09 Março 2011
Muhamad Yunus é, dependendo de como se olhe, "um líder capaz de transformar suas visões em ações práticas que ajudam milhares de pessoas" ou "um corrupto que cobra taxas altíssimas de juros aos clientes de seu banco e usa práticas agressivas, além de violar as leis". A primeira citação é do comitê norueguês que lhe concedeu o Nobel da Paz em 2006. A segunda, do governo do seu país.
A reportagem é de Luis Doncel e publicada pelo El País, 06-03-2011 A tradução é do Cepat.
O enfrentamento entre a primeira ministra de Bangladesh e o homem que tornou possível que oito milhões de famílias tenham acesso ao microcrédito se tornou pública na semana passada com sua destituição como diretor executivo do Banco Grameen. Os papéis do Departamento de Estado filtrados por Wikileaks dão detalhes da dispusta entre o bengalês mais popular do mundo e as estruturas de poder do seu país. Uma batalha que ainda não se sabe quem ganhará, já que Yunus manifestou vontade de continuar à frente do banco que criou faz três décadas.

A questão. Como seguiria a reportagem sobre Muhamad Yunus e o Banco Grameen? Escreva a continuação dela a partir da última frase mostrada.

Registros salvos.
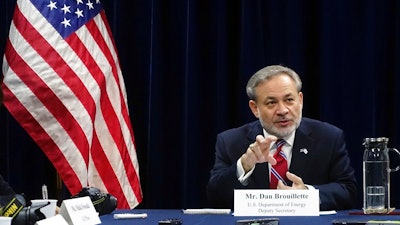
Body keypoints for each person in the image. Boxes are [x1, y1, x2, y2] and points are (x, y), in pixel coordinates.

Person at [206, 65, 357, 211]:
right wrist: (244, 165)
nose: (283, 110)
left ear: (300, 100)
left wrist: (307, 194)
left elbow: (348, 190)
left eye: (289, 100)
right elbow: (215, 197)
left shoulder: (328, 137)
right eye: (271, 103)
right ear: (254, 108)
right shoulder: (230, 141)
==
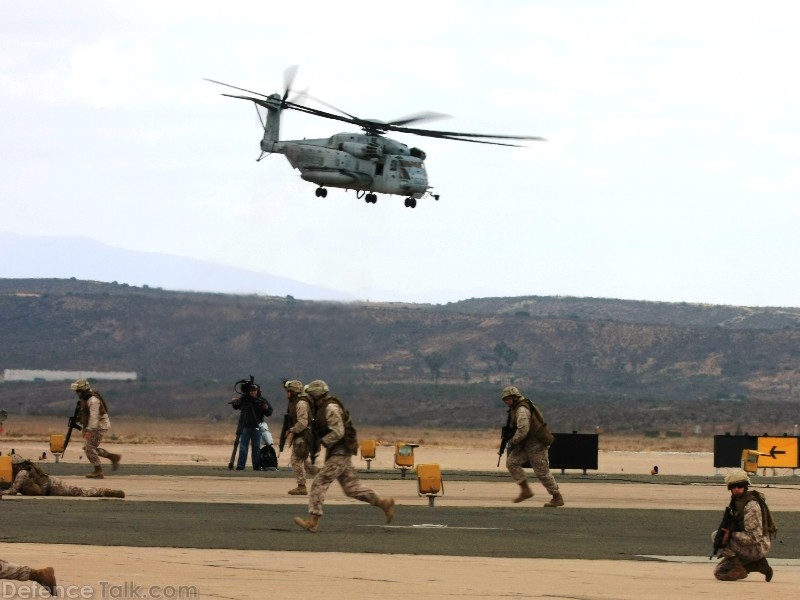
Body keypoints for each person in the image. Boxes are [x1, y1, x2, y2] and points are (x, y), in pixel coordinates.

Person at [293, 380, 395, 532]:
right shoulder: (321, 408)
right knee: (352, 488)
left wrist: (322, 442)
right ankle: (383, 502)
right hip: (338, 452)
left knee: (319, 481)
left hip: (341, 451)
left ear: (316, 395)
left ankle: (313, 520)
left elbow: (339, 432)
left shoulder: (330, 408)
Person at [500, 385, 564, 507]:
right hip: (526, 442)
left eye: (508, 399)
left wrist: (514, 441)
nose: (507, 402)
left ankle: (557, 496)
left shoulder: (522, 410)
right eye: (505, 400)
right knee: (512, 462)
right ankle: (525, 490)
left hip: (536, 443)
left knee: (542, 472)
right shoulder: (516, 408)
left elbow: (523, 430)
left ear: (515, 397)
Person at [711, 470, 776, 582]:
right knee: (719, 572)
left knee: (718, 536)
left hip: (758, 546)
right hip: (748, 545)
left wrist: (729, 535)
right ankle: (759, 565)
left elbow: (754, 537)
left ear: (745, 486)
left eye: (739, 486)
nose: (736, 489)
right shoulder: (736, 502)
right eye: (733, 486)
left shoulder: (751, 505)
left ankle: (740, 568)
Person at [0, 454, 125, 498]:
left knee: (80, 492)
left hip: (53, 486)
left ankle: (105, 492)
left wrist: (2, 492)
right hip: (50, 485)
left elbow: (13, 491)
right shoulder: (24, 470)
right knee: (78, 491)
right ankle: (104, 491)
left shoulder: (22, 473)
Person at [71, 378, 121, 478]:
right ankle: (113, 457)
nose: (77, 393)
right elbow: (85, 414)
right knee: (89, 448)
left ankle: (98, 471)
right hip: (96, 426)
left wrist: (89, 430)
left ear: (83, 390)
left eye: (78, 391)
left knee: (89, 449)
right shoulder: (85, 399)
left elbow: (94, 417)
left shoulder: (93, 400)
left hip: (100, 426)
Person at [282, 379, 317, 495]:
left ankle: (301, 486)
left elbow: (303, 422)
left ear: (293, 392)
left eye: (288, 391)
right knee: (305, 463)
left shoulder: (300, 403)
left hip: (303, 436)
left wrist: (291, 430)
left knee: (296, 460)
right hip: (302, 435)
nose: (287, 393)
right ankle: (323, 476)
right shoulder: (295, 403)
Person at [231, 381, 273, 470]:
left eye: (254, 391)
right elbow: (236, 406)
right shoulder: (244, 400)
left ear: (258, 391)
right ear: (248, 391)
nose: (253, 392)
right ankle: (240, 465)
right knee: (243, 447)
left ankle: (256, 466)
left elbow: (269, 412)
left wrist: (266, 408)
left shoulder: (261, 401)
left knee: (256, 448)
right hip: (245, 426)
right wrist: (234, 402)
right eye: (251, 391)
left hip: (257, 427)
--
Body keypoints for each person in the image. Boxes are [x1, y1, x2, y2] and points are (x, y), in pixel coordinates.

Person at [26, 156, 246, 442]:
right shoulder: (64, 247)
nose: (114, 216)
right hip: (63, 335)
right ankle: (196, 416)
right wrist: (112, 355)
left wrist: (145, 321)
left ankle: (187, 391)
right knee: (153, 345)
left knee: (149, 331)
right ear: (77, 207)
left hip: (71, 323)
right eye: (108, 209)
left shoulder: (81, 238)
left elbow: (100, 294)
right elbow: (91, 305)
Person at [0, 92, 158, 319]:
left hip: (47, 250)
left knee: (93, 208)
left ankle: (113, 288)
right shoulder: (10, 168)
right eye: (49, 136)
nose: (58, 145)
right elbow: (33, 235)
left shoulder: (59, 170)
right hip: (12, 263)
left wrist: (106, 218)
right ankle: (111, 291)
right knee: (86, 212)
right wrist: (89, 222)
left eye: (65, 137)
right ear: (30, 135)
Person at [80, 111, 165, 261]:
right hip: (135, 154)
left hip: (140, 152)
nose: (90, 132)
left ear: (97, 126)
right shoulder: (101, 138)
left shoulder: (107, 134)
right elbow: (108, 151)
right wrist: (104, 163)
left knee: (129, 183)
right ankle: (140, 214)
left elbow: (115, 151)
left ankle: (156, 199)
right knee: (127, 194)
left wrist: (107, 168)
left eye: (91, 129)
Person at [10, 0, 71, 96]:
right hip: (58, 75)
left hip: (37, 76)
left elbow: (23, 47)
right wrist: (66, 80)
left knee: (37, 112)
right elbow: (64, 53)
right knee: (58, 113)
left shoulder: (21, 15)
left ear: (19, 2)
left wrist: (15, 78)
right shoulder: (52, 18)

Resposta à tarefa.
"A primeira ministra, Sheikh Hasina, e a ministra de Assuntos exteriores, Dipu Moni, lhe acusam de estar envolvido em práticas corruptas, porém acreditamos que o mais provável da disputa esteja ligado aos vínculos que Yunus estabeleceu com o governo anterior e a sua intenção de entrar na política", diz o embaixador dos EUA em Dhaka [capital]. "Ninguém pode escapar da política em Bangladesh", diz o documento confidencial.
O governo justificou a "demissão imediata" do banqueiro dos pobres de 71 anos por sua adiantada idade e por detalhes técnicos sobre sua nomeação. Mas muitos consideram, entretanto, que o fato está relacionado às provocações que levanta sobre a casta política baseada na sucessão dinástica e na corrupção. O fundador do Banco Grameen tem ainda problemas fora de casa. Um documentário da televisão norueguesa acusa a entidade de desviar 72 milhões de euros doados por Oslo para a concessão de microcréditos. O governo esclareceu depois que ninguém havia roubado ou feito mau uso do mesmo. Em que pese que nenhum observador independente tenha posto em dúvida a honestidade de Yunus, surgem vozes que questionam algumas propostas de seu modelo para sair da pobreza.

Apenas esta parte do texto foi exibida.